Summary of Main Findings
All children had previously been in good health. All patients presented with fever, rash, conjunctivitis, peripheral edema, gastrointestinal symptoms, and extremity pain; most had no significant respiratory symptoms. Pleural, pericardial, and ascitic effusions were common. Patients exhibited high concentrations of inflammatory biomarkers and cardiac enzymes. All patients subsequently progressed to warm shock, and were treated with noradrenaline, milrinone, and IV immunoglobulin. 7/8 required mechanical ventilation for cardiovascular stabilization. One child died from a cerebral infarction after requiring life support, and the other 7 were discharged alive from the PICU after 4-7 days. All children tested negative for SARS-CoV-2 at admission; 4/8 had likely exposures from close family members. Two children subsequently tested positive, including one post-mortem.
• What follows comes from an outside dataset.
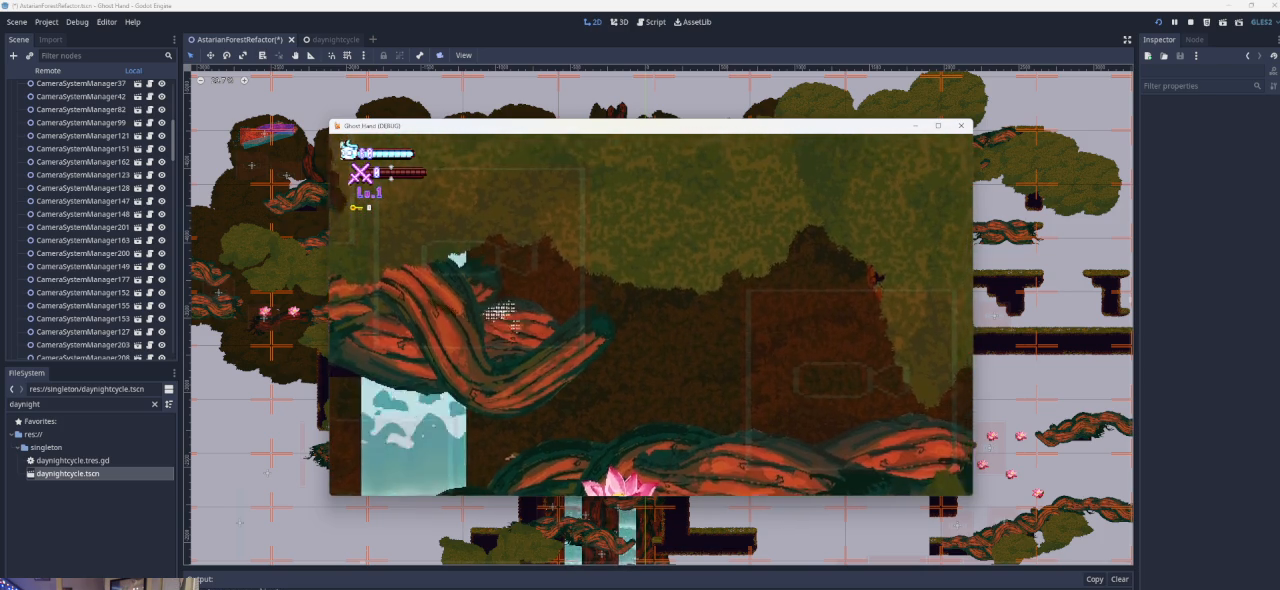
{"buttons": [], "left_stick": "left", "events": [[67, "CROSS", "up"], [167, "CROSS", "down"], [433, "CROSS", "up"]]}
Cases were well-characterized.
This initial report describes a very small cluster of cases. Although SARS-CoV-2 infection is a suspected cause of the syndrome, there were only 2 confirmed cases among the 8 children. Antibody testing was not performed; of note, in a similar case series (Verdoni et al.), 2/10 children tested positive for SARS-CoV-2 infection via PCR, but 8/10 were antibody-positive.
This was one of the very first reports of a multi-system inflammatory syndrome affecting children that appears to be related to SARS-CoV-2 infection.